TESTO IN ESAME:
******************************

Liberarci da questi ostacoli è la pratica di Mahāmudrā, che a livello
teorico, astratto, è descritta come il grande gesto, il grande modo di essere,
di pensare, di agire, e a livello concreto si manifesta in ogni istante
dell’esistenza motivato dalla grande compassione.
Solo nella grande compassione è davvero possibile liberarci
dall’attaccamento al proprio ego.
Domanda: Di fronte ai sentimenti, come si può non cadere
nell’attaccamento al sé, evitare il desiderio di possesso?
Lama: Con la trasformazione interiore,
perché i sentimenti non derivano dall’attaccamento al sé o dalla mancanza di
compassione, ma sono parte naturale dell’essere umano, perciò sta a noi
indirizzarli nel modo corretto, magari cambiando ambiente e circostanze,
annaffiandoli sempre con la fresca acqua dell’amore. L’attaccamento al sé è più
strettamente collegato alla propria interiorità profonda, mentre i sentimenti
sono spesso condizionati dalla fisicità, si agisce su piani diversi.
Domanda: Certamente andando avanti con l’età è più
facile gestire correttamente i sentimenti, perché in gioventù si è
letteralmente travolti dall’innamoramento che pare non possa essere dominato in
alcun modo, mentre nella maturità si è completamente assorbiti dagli affetti
familiari, ma in modo altrettanto esclusivo e forse un equilibrio tra questi
due estremi, il non attaccamento vero, corrisponde ad una vita quasi monastica,
non credo ci siano altre alternative. Perché se è vero che con l’età tutto
migliora rimane comunque fortissimo l’attaccamento verso i figli, come è
possibile liberarsi anche di questo? Io non lo so, mi pare impossibile.
Lama: Qualcuno vuole rispondere?
Intervento: Potrebbe essere di aiuto sviluppare il
significato della sofferenza nel buddhismo? nelle religioni che conosciamo, nel
cristianesimo ad esempio, rappresenta una leva fondamentale.
Lama: La sofferenza è indispensabile alla
crescita umana. Non deve essere eccessiva, insopportabile, ma nella giusta
misura è nutrimento, benedizione, ci permettere di crescere, di maturare la
nostra umanità.
Non esiste mai nulla di
assolutamente negativo, né dolore, né rabbia, né odio, né pensieri negativi,
perché tutti possono essere mezzi abili per trasformare davvero se stessi,
l’importante è mantenerli nella giusta misura e utilizzarli equamente. Senza i
cosiddetti elementi negativi non potrebbero esistere nemmeno quelli positivi.
Domanda: Quindi tu dici che tutte queste emozioni
esistono e nella giusta misura sono addirittura necessarie, il problema però è
che noi dobbiamo avere la capacità di vederle con un certo distacco senza mai
identificarci in nessuna di esse. È questo il nostro lavoro?
Lama: Certamente, il giusto equilibrio è la
chiave dell’esistenza.

******************************

DATI FORNITI:
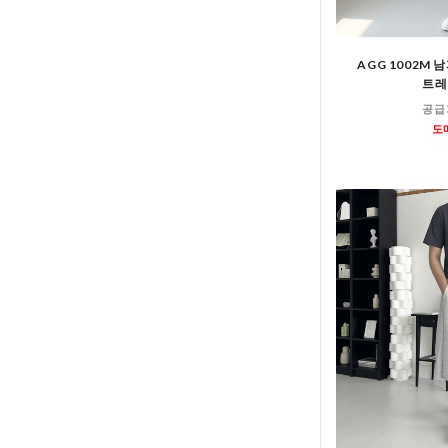
AGG 1002M 
트레
공급
도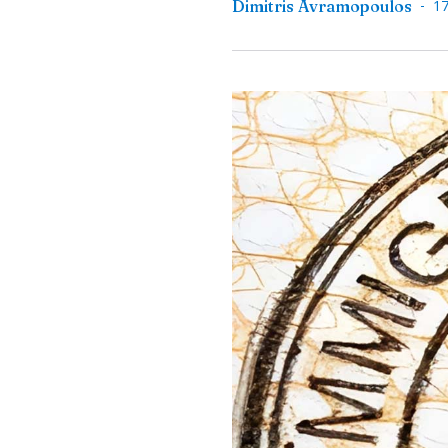
-
Dimitris Avramopoulos
1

******************************

CONSEGNE:
a) Riporta fedelmente dal testo in esame il tratto che va da "Domanda: Quindi tu" fino a "chiave dell’esistenza.".
b) Traduci in inglese questa frase del testo in esame: "Solo nella grande compassione è davvero possibile liberarci dall’attaccamento al proprio ego."

ESERCIZIO SVOLTO:
a)
Domanda: Quindi tu dici che tutte queste emozioni
esistono e nella giusta misura sono addirittura necessarie, il problema però è
che noi dobbiamo avere la capacità di vederle con un certo distacco senza mai
identificarci in nessuna di esse. È questo il nostro lavoro?
Lama: Certamente, il giusto equilibrio è la
chiave dell’esistenza.

b) Only in great compassion is it truly possible to free ourselves from attachment to one's own ego.